The strengths of our study include the prospective setting and relatively high number of study subjects and the use of modern sequencing techniques for analyzing the microbiota. The study population was homogenic with comprehensive outcome and background information from medical records and the specific questionnaire designed for the study. To our knowledge, this study is the first to characterize the vaginal microbiota at late pregnancy stages in a large cohort of women with covering obstetric records. The limitations include sampling at a single timepoint for each participant.
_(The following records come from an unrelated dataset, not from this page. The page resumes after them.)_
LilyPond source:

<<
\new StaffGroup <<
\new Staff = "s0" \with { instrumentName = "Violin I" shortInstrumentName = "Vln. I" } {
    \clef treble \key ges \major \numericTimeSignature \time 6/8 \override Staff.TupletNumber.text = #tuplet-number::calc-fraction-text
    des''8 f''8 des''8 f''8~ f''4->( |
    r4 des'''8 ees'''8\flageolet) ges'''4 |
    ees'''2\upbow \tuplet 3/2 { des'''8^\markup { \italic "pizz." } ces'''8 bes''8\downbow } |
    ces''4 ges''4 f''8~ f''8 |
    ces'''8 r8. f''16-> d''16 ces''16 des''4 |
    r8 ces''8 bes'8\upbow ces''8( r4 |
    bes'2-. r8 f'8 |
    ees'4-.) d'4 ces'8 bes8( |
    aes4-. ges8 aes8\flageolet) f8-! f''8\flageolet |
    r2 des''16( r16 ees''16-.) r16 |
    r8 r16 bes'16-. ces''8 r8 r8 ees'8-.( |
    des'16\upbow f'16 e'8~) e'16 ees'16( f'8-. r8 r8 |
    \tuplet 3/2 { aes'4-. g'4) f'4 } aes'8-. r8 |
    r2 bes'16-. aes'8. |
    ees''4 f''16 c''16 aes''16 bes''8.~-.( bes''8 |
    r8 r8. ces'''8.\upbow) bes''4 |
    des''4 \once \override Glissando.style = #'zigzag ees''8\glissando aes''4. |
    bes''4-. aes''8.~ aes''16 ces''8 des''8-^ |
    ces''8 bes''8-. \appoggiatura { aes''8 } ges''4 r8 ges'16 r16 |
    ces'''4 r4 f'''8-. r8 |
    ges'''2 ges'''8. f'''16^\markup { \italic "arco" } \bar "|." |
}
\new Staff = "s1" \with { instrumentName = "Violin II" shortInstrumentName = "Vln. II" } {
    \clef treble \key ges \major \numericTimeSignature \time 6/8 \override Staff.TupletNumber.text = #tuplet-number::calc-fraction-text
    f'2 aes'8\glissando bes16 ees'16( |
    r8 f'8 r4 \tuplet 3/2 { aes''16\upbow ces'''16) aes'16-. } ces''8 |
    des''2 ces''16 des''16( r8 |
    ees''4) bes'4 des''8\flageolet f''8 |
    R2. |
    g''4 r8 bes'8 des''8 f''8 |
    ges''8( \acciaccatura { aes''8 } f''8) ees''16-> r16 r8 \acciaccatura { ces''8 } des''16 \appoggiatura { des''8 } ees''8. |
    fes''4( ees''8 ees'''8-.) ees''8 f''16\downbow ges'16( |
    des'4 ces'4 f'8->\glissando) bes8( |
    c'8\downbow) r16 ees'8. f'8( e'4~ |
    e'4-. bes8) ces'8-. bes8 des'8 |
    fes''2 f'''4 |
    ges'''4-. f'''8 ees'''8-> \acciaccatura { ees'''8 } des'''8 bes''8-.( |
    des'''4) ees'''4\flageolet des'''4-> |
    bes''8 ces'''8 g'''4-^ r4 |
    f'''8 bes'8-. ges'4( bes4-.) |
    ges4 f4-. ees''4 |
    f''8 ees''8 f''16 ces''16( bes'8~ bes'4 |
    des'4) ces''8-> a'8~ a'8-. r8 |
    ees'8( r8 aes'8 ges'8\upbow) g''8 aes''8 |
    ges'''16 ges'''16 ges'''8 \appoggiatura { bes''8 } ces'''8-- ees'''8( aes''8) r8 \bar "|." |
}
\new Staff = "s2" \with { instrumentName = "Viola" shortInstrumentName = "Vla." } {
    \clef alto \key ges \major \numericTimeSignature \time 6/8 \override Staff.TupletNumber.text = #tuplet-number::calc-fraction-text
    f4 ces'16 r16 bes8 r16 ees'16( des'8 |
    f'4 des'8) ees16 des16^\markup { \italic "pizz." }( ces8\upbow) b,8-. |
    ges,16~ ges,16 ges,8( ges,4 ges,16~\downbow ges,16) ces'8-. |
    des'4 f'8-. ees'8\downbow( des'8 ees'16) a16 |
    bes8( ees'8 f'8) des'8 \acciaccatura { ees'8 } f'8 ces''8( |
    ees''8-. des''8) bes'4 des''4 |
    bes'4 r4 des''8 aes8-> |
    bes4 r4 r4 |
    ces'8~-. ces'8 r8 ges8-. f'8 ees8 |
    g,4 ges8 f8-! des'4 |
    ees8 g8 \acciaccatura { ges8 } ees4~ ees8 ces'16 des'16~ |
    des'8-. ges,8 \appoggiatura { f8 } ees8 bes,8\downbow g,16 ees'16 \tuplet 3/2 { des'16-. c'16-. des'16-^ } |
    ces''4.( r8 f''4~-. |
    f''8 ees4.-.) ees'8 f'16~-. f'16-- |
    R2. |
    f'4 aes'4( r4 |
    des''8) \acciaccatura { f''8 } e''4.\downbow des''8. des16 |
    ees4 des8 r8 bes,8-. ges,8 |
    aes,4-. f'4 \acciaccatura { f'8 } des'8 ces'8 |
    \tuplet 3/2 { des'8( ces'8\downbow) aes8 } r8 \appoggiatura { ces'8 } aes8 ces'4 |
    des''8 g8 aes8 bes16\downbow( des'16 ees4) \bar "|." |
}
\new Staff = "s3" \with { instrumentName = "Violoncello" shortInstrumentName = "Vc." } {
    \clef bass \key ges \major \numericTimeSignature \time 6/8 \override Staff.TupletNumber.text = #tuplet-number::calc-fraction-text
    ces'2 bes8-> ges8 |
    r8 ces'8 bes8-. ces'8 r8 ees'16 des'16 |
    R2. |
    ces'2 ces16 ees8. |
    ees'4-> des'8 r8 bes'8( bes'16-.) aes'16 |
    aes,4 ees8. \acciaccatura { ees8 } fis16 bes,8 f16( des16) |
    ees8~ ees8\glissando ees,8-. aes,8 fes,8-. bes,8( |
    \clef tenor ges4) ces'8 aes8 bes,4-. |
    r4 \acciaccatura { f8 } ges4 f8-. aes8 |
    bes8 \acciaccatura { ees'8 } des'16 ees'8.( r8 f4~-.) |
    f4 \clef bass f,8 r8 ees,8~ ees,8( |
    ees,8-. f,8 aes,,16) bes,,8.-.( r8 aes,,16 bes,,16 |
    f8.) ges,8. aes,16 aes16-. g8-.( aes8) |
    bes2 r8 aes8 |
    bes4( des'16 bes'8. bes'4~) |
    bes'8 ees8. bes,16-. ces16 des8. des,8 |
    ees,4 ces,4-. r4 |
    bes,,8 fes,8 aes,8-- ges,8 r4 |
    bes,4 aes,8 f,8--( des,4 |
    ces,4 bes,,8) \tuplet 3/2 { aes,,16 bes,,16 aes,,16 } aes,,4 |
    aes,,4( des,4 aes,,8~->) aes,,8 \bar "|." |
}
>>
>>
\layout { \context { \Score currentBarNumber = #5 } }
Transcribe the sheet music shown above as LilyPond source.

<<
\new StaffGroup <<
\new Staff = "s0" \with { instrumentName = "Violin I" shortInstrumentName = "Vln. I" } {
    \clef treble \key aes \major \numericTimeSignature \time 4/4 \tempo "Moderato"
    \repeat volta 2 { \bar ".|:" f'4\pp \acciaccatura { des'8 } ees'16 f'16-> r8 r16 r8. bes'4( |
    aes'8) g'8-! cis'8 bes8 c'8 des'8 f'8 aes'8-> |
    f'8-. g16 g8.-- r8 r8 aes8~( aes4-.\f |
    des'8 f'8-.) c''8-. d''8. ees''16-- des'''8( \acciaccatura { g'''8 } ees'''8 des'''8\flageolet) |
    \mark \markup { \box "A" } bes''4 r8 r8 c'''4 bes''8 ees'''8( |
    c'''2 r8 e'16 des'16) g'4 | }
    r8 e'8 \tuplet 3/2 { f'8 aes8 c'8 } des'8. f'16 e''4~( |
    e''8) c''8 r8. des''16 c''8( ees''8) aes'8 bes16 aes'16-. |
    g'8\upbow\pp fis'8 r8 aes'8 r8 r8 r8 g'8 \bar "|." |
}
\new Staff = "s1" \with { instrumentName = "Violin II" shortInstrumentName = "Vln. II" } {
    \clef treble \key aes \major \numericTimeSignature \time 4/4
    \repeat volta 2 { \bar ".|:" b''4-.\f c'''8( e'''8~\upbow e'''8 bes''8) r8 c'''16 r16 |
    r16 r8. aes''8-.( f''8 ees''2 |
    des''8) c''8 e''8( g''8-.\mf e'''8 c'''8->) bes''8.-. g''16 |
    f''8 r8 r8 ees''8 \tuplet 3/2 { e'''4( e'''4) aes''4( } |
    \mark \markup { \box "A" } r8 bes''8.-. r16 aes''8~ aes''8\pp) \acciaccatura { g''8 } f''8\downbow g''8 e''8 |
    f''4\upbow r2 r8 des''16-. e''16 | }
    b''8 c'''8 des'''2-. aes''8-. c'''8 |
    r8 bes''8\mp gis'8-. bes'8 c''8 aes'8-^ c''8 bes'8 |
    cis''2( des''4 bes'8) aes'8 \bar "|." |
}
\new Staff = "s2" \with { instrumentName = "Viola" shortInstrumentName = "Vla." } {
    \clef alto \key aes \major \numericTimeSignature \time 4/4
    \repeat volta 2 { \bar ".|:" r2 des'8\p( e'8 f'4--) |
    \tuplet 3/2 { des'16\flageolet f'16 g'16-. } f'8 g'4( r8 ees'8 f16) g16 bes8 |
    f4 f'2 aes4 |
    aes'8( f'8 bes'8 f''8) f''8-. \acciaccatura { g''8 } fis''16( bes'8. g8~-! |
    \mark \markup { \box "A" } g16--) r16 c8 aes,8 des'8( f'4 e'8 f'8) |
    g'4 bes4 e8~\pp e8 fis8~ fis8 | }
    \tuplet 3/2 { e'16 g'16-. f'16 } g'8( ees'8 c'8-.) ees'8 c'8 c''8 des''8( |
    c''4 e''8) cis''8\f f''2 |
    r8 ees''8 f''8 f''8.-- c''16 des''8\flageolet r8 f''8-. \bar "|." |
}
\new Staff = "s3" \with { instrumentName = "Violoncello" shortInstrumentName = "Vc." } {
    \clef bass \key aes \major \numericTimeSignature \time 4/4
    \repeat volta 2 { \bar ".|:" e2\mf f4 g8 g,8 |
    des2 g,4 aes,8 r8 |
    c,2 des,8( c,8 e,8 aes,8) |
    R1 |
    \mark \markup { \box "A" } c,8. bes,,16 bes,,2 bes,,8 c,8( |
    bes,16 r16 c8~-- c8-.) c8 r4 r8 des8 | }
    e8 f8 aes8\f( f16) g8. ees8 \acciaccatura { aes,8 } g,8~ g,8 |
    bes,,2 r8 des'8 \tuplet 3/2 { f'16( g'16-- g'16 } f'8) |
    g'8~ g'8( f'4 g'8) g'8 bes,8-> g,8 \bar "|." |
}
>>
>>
A longitudinal study with samples from early pregnancy until delivery would allow us to see the potential intraindividual changes in the microbiota with advancing gestation. The homogeneity of our study population, despite it being also an asset, does not let us interpret whether the results can be generalized to women with different ethnic and biogeographical backgrounds knowing that ethnicity-related differences in the vaginal microbiota exist also during pregnancy29,55.
In conclusion, previous pregnancy history and mode of previous delivery have a strong association with the composition of vaginal microbiota close to parturition, while among nulliparous women, gestational age associates with the microbiota. The findings are novel and add to the few currently known factors associated with the duration of gestation (e.g. the relationship of maternal age, nulliparity and obesity to postterm pregnancy)41. Whether the microbiota changes just reflect or actively contribute to the underlying immunological processes and mechanisms remain to be studied. As the vaginal microbiota is, at least conceptually, modifiable, our findings highlight the importance of future studies to understand the nature of implicated host-microbiota interactions and to investigate its potential for diagnostic and therapeutic approaches.